Le géant japonais Sony a signé un accord avec Egrem, le principal label cubain, pour être le seul à pouvoir exploiter son catalogue dans le monde. Cet accord historique intervient alors que les relations entre Washington et La Havane se normalisent.
L’ouverture de Cuba au monde extérieur passe aussi par la musique. Le plus important label cubain, Egrem (Empresa de Grabaciones y Ediciones Musicales) a signé mardi 15 septembre un accord de distribution exclusif de son catalogue avec le géant japonais Sony, dont les détails financiers n’ont pas été rendus publics.
La multinationale du divertissement obtient ainsi le droit d’exploiter dans le monde entier environ 20 000 titres enregistrés depuis le début des années 30. Des artistes célèbres du collectif Buena Vista Club, comme Compay Segundo ou Ibrahim Ferrer, font partie du lot, mais la plupart des chanteurs et groupes sont méconnus du grand public international. Cet accord couvre aussi bien la musique que la vidéo (les clips et concerts filmés).
95 % de la musique cubaine
Certains des plus grands artistes cubains ont déjà été largement distribués hors des frontières nationales, mais uniquement à la faveur de contrats spécifiques. L’accord obtenu par Sony est historique car il concerne le catalogue entier d’Egrem, qui était en situation de monopole d'État à Cuba jusqu’à la fin des années 80. La timide ouverture à la concurrence dans le secteur n’a pas changé la donne : Egrem distribue encore actuellement près de 95 % de la production locale de musique.
Sony peut espérer que cette exclusivité se transforme en poule aux œuf d'or si la détente diplomatique de ces derniers temps entre Washington et La Havane entraîne un regain d’intérêt touristique et culturel pour Cuba. “Cet accord marquant étendra la renommée internationale et le goût pour la culture cubaine, le riche héritage musical de Cuba et ses nombreux merveilleux artistes”, s’est réjoui Doug Morris, le PDG de Sony Music Entertainment.

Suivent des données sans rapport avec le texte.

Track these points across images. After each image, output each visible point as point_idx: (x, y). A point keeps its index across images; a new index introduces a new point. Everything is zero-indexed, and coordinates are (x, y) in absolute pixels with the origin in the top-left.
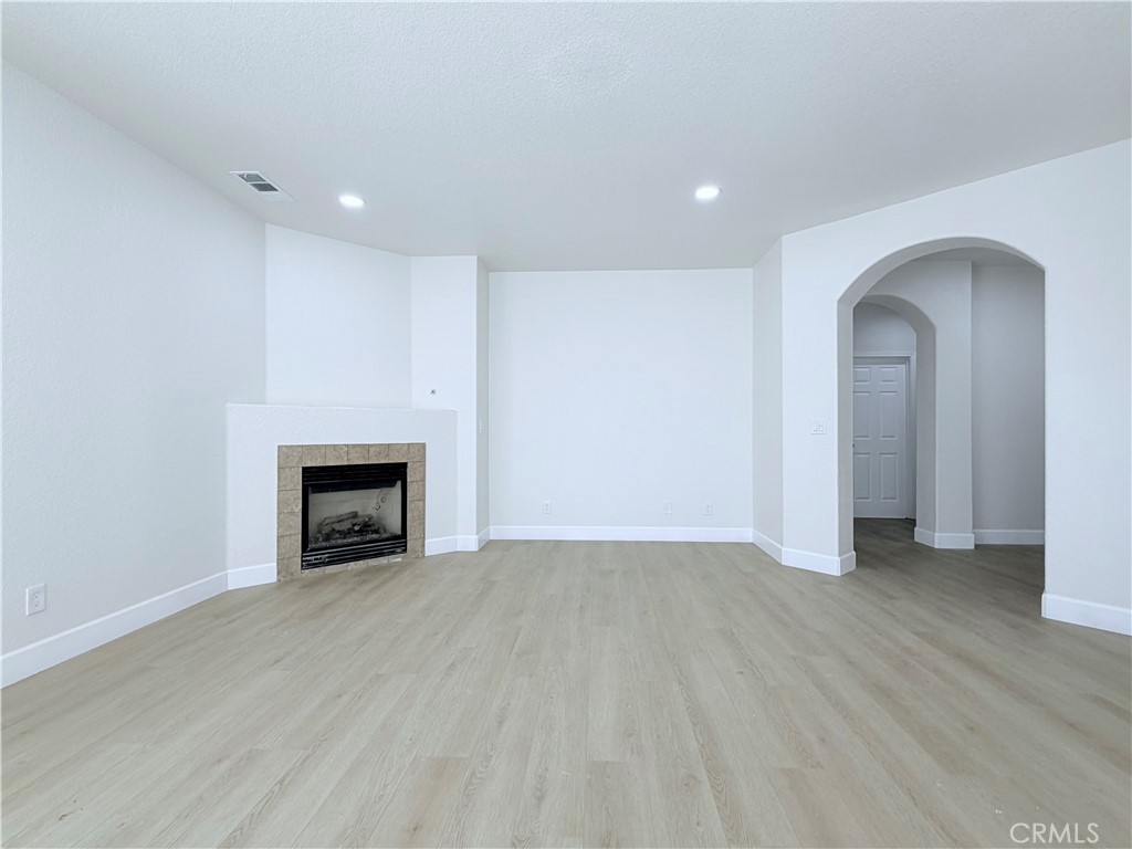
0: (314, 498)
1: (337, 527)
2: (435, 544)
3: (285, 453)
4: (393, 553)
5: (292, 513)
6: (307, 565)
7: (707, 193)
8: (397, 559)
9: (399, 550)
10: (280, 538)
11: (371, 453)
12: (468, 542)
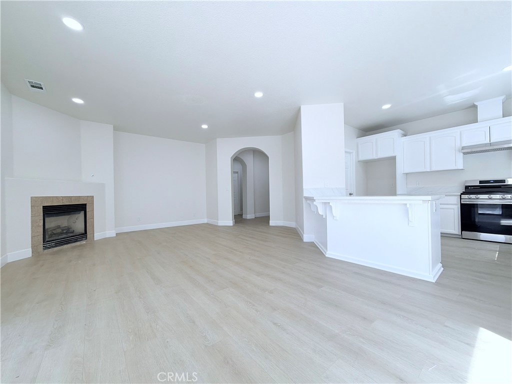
0: (47, 219)
1: (55, 232)
2: (98, 236)
3: (34, 200)
4: (82, 240)
5: (38, 226)
6: (45, 248)
7: (205, 127)
8: (84, 242)
9: (84, 239)
10: (32, 237)
11: (72, 200)
12: (111, 233)
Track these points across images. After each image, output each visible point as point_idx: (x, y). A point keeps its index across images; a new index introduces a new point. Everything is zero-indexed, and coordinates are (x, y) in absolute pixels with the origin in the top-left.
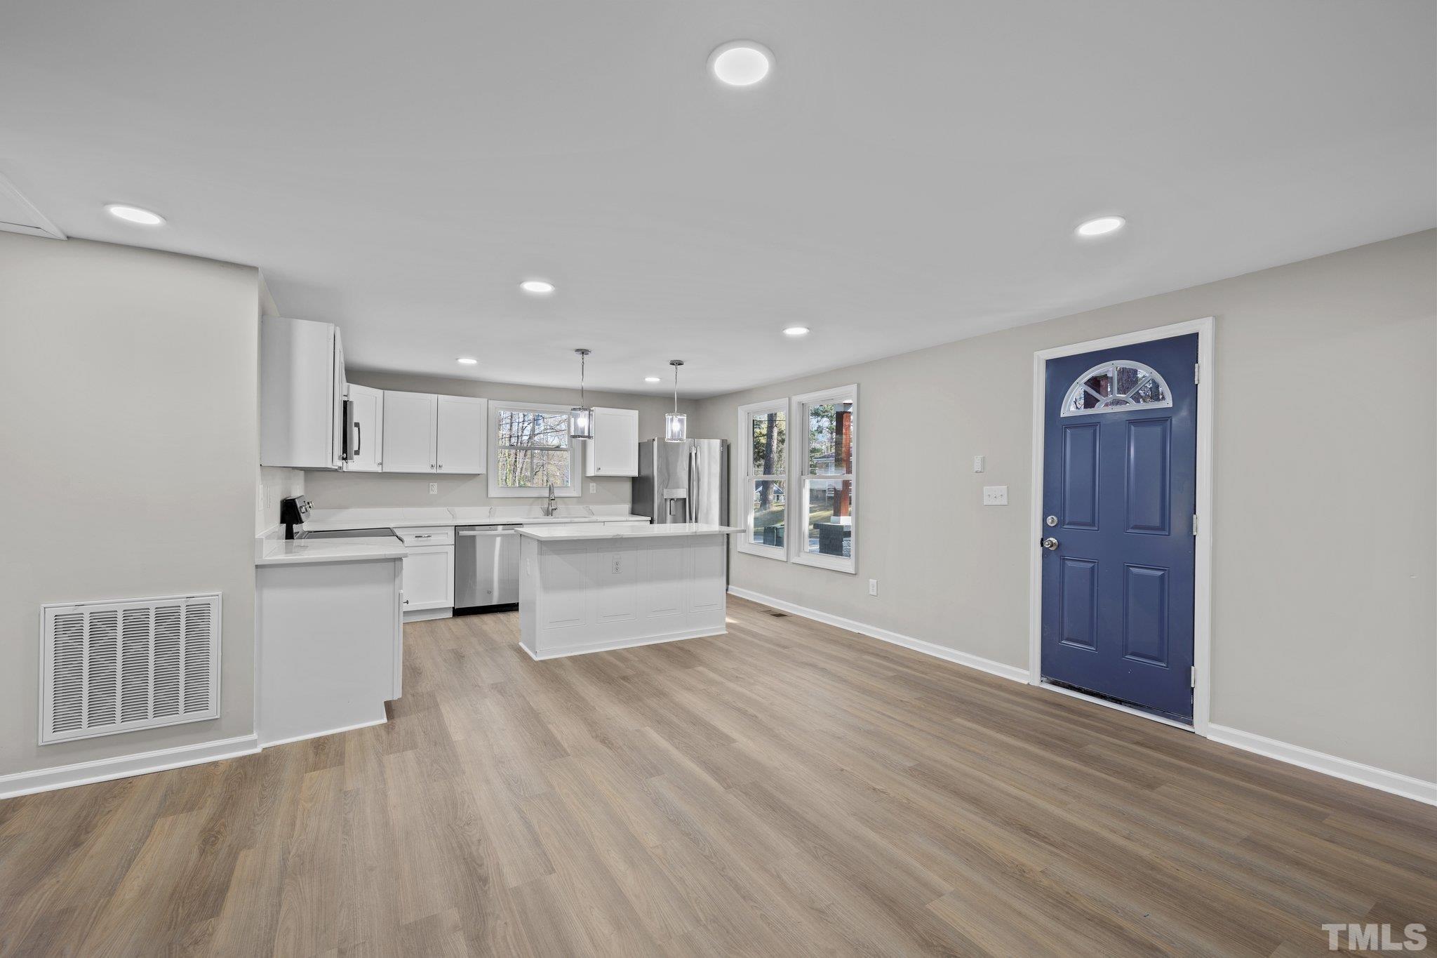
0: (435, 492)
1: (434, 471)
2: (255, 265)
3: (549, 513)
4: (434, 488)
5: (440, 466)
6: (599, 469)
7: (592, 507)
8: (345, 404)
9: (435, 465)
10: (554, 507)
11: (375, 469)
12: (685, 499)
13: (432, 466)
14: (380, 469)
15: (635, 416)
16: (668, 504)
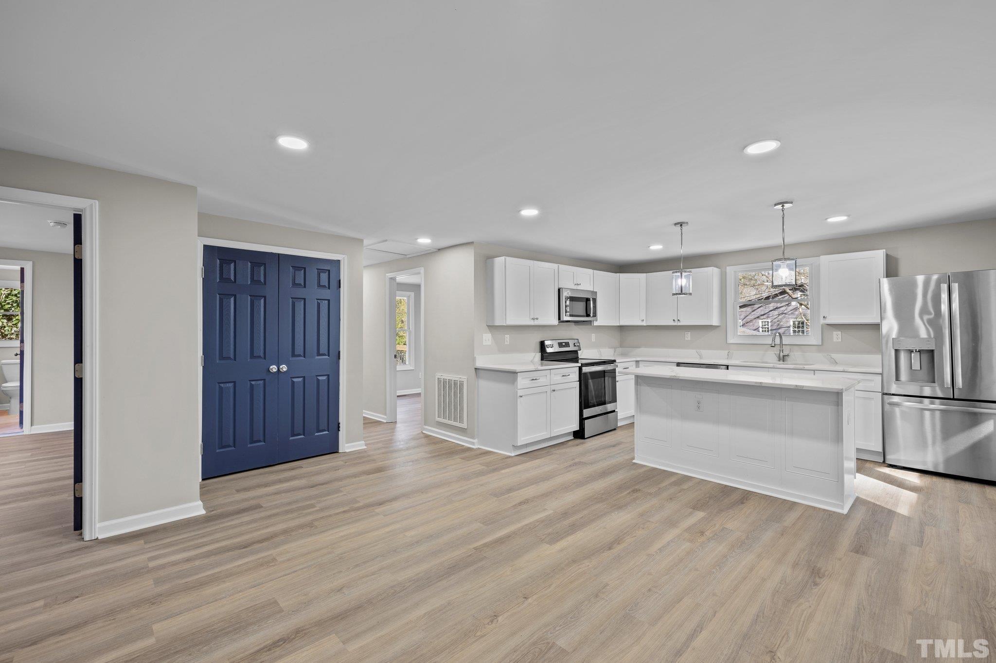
0: (689, 339)
1: (675, 324)
2: (472, 241)
3: (783, 358)
4: (688, 336)
5: (679, 320)
6: (824, 317)
7: (834, 356)
8: (559, 290)
9: (676, 320)
10: (785, 353)
11: (640, 323)
12: (932, 351)
13: (674, 320)
14: (644, 324)
15: (879, 256)
16: (903, 357)
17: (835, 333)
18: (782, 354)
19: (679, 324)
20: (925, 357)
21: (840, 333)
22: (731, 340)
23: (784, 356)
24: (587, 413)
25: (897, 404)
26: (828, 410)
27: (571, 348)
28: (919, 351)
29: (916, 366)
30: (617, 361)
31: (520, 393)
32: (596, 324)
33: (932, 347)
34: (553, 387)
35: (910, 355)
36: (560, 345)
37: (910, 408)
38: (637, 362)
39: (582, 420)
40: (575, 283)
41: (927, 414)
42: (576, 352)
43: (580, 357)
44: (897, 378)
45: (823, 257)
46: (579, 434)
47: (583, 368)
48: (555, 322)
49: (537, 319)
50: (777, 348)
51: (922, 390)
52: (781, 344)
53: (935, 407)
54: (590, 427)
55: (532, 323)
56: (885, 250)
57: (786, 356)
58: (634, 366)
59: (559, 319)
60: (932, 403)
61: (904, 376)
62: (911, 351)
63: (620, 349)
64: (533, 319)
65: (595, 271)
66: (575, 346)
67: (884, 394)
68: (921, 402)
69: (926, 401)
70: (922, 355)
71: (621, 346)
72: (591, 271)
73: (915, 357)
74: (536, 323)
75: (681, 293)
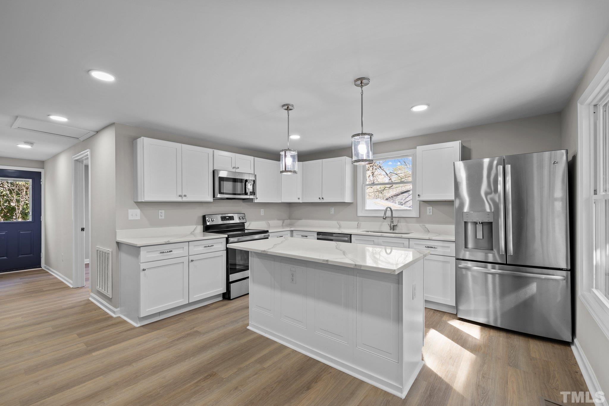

Les responsables d’Egrem sont sur la même longueur d’onde. “C’est la meilleure manière de donner un nouvel élan pour la distribution mondiale de la musique cubaine”, a assuré Mario Angel Escalona Serrano, le directeur du label cubain.
Déjà en 2004
Egrem avait déjà tenté en 2004 de faire une percée sur la scène internationale. Il avait commencé à distribuer une large partie de son catalogue directement au Royaume-Uni sans passer par des accords avec d’autres maisons de disque. Les responsables du label avaient alors expliqué que la crise économique cubaine des années 90 obligeait les acteurs de la scène musicale à trouver des relais hors de leur pays. Mais l’initiative avait fait long feu, sans que l’on sache vraiment pourquoi.
La reprise des relations diplomatiques entre les États-Unis et Cuba après 54 ans de silence radio a créé un climat favorable à la signature d'accords de distribution mondiaux. Mais Sony n’avait, en fait, pas attendu la main tendue par Barack Obama à Raul Castro pour négocier avec Egrem. Les discussions avaient débuté il y a plus de deux ans.
Cet accord n’aurait pas été juridiquement possible, d’après Sony, sans une exception concernant la production artistique dans le dispositif de sanctions économiques toujours imposées par les États-Unis à Cuba. La circulation des œuvres culturelles et de l’information ne doit pas être entravée par l’embargo américain, précise ainsi la législation américaine, qui invoque la défense de la liberté d’expression pour justifier cette exception.